CECL – Current Expected Credit Loss

“According to the OCC, of the $4.1 trillion in Shared National Credits commitments most recently outstanding, fully half matures in Years Four and Five; nearly 10% matures even later.”

CECL Solution

This past June the Federal Accounting Standards Board (FASB) released the Accounting Standards Update 2016-13 — the major reform of how financial institutions will calculate loss allowances for most of their financial assets.  Under the standard, financial institutions and others will move away from the longstanding incurred loss model to a new model called Current Expected Credit Loss (CECL).

Unprecedented Estimated Loss Determination

This revolutionary change will involve all banks, credit unions and other entities that report under U.S. Generally Accepted Accounting Principles (GAAP) and that extend credit. It will require the reporting entity to make unprecedented and continual Estimated Loss determinations on Commercial and Industrial (C&I) portfolios, along with its other assets, over as long a time frame as the reporting entity expects to hold them. For banks, this will mean the life of the loan or the loan pool.

In most cases, larger banks will want to use a familiar formula in judging C&I obligors and pools: Estimated Loss = Probability of Default x Loss Given Default; or, EL = PD x LGDIf banks cannot make “reasonable and supportable forecasts” that meet CECL standards by using this formula or other approved default models, they will need to revert to the use of appropriate loan-loss statistics, which will impose an even heavier burden on the bank.

A Scalable Solution for Implementing CECL

Due to the extraordinary challenges that banks will have to meet under the new standard, Rapid Ratings has introduced a solution for meeting CECL’s requirements.  The Rapid Ratings CECL solution provides a quantitatively-derived Term Probability of Default series on tens of thousands of public and private non-financial companies in global coverage.  Term PDs are updated as often as each company reports publicly or directly to us and include yearly projections going out 10 years.

Addressing the Private Company Loan Universe

Rapid Ratings is unique in its offering of Term PDs for private companies – a much larger universe on which institutions will be required to report and where solutions are lacking.  Rapid Ratings calculates private company Term PDs using the exact same methodology and inputs as with public companies, providing the highest level of accuracy and consistency.  Due to the confidential nature of private company financials, our clients receive private ratings only on those companies on which they provide us with financials or we solicit on their behalf.

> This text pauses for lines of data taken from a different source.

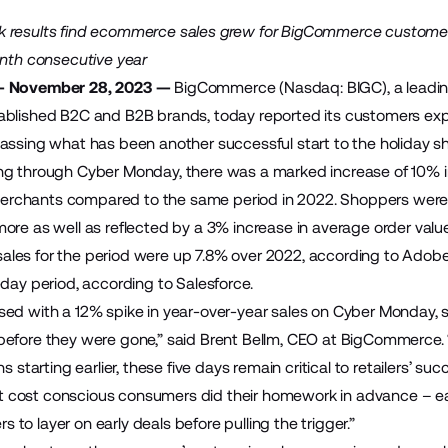
 results find ecommerce sales grew for BigCommerce custome
enth consecutive year
— November 28, 2023 —
BigCommerce (Nasdaq: BIGC), a leadin
blished B2C and B2B brands, today reported its customers exp
assing what has been another successful start to the holiday sho
ng through Cyber Monday, there was a marked increase of 10% i
chants compared to the same period in 2022. Shoppers were mor
ore as well as reflected by a 3% increase in average order val
les for the period were up 7.8% over 2022,
according to Adobe
-day period,
according to Salesforce
.
ed with a 12% spike in year-over-year sales on Cyber Monday, s
efore they were gone,” said Brent Bellm, CEO at BigCommerce.
ns starting earlier, these five days remain critical to retailers’
that cost conscious consumers did their homework in advance – 
ers to layer on early deals before pulling the trigger.”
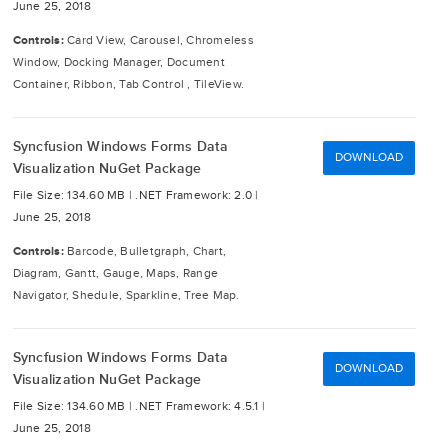
June 25, 2018
Controls:
Card View, Carousel, Chromeless
Window, Docking Manager, Document
Container, Ribbon, Tab Control , TileView.
Syncfusion Windows Forms Data
DOWNLOAD
Visualization NuGet Package
File Size: 134.60 MB |
.NET Framework: 2.0 |
June 25, 2018
Controls:
Barcode, Bulletgraph, Chart,
Diagram, Gantt, Gauge, Maps, Range
Navigator, Shedule, Sparkline, Tree Map.
Syncfusion Windows Forms Data
DOWNLOAD
Visualization NuGet Package
File Size: 134.60 MB |
.NET Framework: 4.5.1 |
June 25, 2018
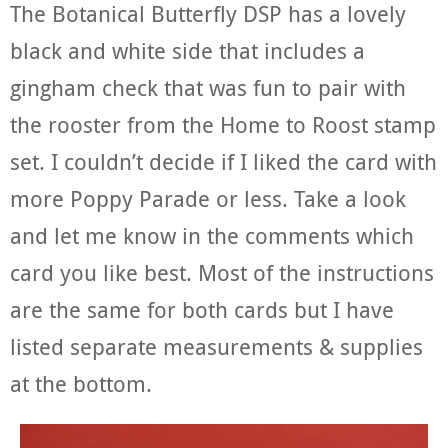
The Botanical Butterfly DSP has a lovely
black and white side that includes a
gingham check that was fun to pair with
the rooster from the Home to Roost stamp
set. I couldn’t decide if I liked the card with
more Poppy Parade or less. Take a look
and let me know in the comments which
card you like best. Most of the instructions
are the same for both cards but I have
listed separate measurements & supplies
at the bottom.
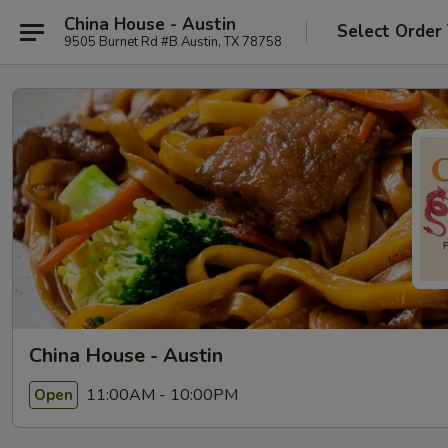
China House - Austin
Select Order
9505 Burnet Rd #B Austin, TX 78758
China House - Austin
11:00AM - 10:00PM
Open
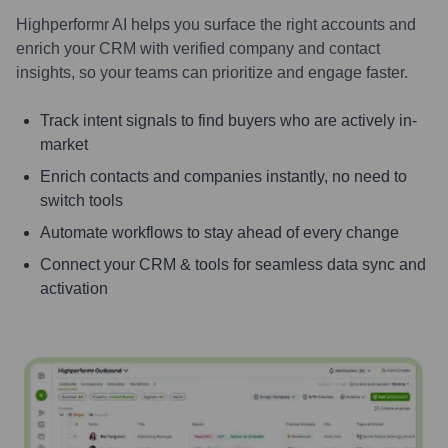
Highperformr AI helps you surface the right accounts and
enrich your CRM with verified company and contact
insights, so your teams can prioritize and engage faster.
Track intent signals to find buyers who are actively in-
market
Enrich contacts and companies instantly, no need to
switch tools
Automate workflows to stay ahead of every change
Connect your CRM & tools for seamless data sync and
activation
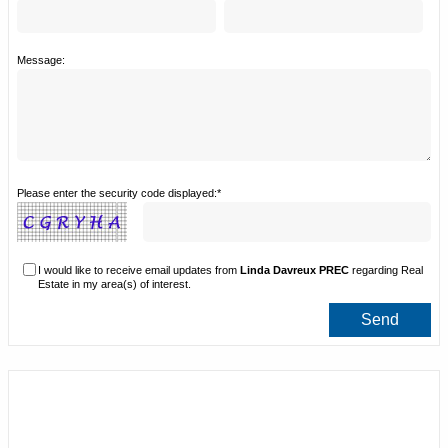
Message:
Please enter the security code displayed:*
I would like to receive email updates from
Linda Davreux PREC
regarding Real
Estate in my area(s) of interest.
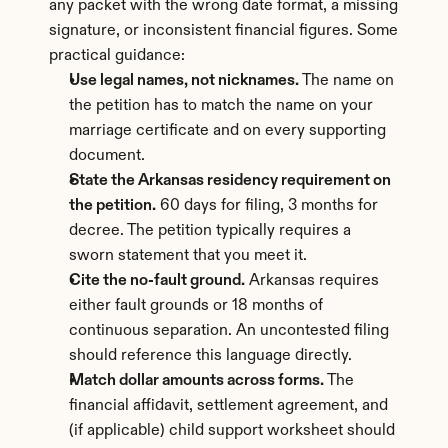
any packet with the wrong date format, a missing 
signature, or inconsistent financial figures. Some 
practical guidance:
Use legal names, not nicknames.
 The name on 
the petition has to match the name on your 
marriage certificate and on every supporting 
document.
State the Arkansas residency requirement on 
the petition.
 60 days for filing, 3 months for 
decree. The petition typically requires a 
sworn statement that you meet it.
Cite the no-fault ground.
 Arkansas requires 
either fault grounds or 18 months of 
continuous separation. An uncontested filing 
should reference this language directly.
Match dollar amounts across forms.
 The 
financial affidavit, settlement agreement, and 
(if applicable) child support worksheet should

Quantitatively-Derived Financial Health Ratings

Our Financial Health Ratings (FHRs®) are based exclusively on proven metrics using the company’s income, cash flow, and balance sheet statements. We use 22 separate, industry-specific models on non-financials, without size or geographic bias, thus differentiating Rapid Ratings from other providers that use country-specific, industry-agnostic models on private companies.  Additionally, our firm takes no ratings fees or guidance from any company in coverage to ensure complete objectivity. The quantitative and objective nature of our ratings makes implementing CECL scalable to any C&I loan book. Our PD offering will make it easy for small and mid-sized banks, as well as larger banks, to be able to implement the PD x LGD model on C&I portfolios of any description.